Figure 3. Dietary NR supplementation decreases glial activation and delays motor neuron loss in the spinal cord of hSOD1^G93A mice.

A) Representative microphotographs showing GFAP (green) and IBA1 (red) immunofluorescence in the anterior horn of the lumbar spinal cord from early symptomatic (120 days-old) hSOD1^G93A (G93A) and aged-match non-transgenic (NonTG) mice on control or nicotinamide riboside (NR)-supplemented diet. Nuclei were counterstained with DAPI. Scale bar, 20 μm. B) Quantification of relative GFAP fluorescence intensity in images from the anterior horn of the lumbar spinal cord of mice treated as in (A) (10–13 images per animal, n=4 mice per treatment group). C) Quantification of relative IBA1 fluorescence intensity in images from the anterior horn of the lumbar spinal cord of mice treated as in (A) (7–8 images per animal, 4 animals per treatment group). D) Number of large motor neurons in the ventral horn of the lumbar spinal cord of mice treated as in (A) (9–10 sections per animal, n=4 mice per treatment group).
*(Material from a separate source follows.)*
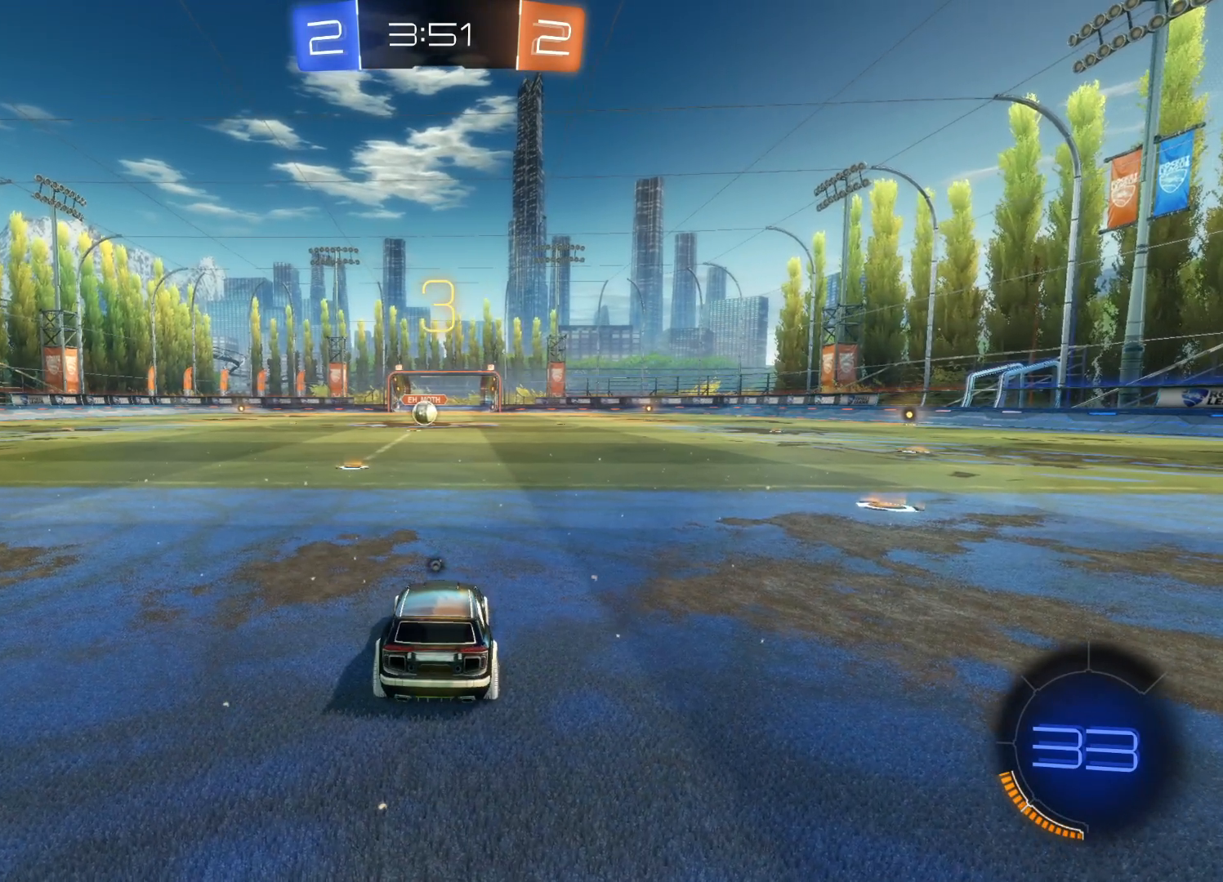
{"buttons": ["R2"], "left_stick": "center", "right_stick": "center", "events": [[117, "TRIANGLE", "up"], [367, "TRIANGLE", "down"], [483, "TRIANGLE", "up"]]}
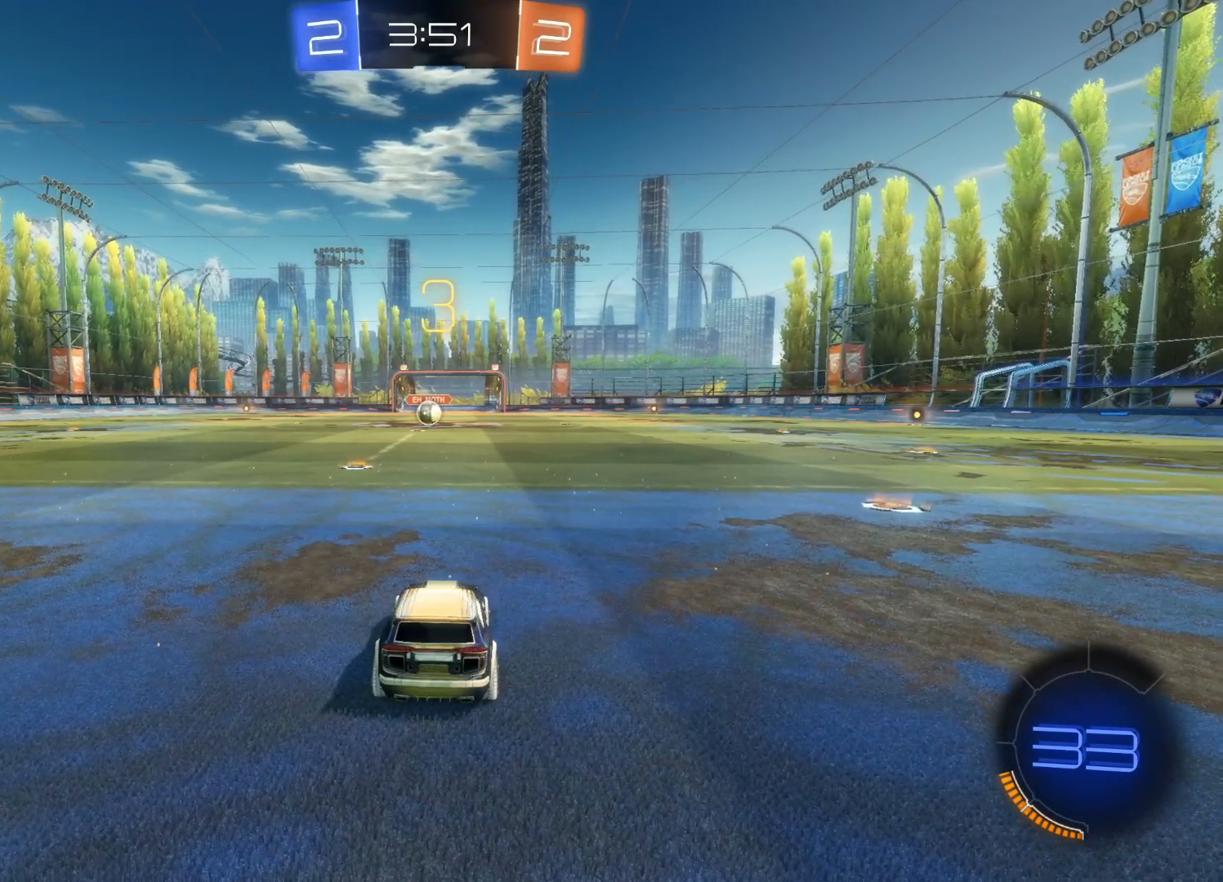
{"buttons": ["R2"], "left_stick": "left", "right_stick": "center", "events": [[450, "left_stick", "left"]]}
E–J) Total RNA was extracted from the lumbar spinal cord of early symptomatic (120 days-old) G93A mice and NonTG littermates on control or NR-supplemented diet and Cxcl10, Ccl5, Ptgs2, Tnf, Sirt3, and Sirt6 mRNA levels were determined by real-time PCR and corrected by Rplp0 mRNA levels (n=4 mice per group). For all panels data are expressed as percentage of NonTG-control diet mice (mean ± SD). *p<0.05 (2-way ANOVA). #p<0.05 (t-test).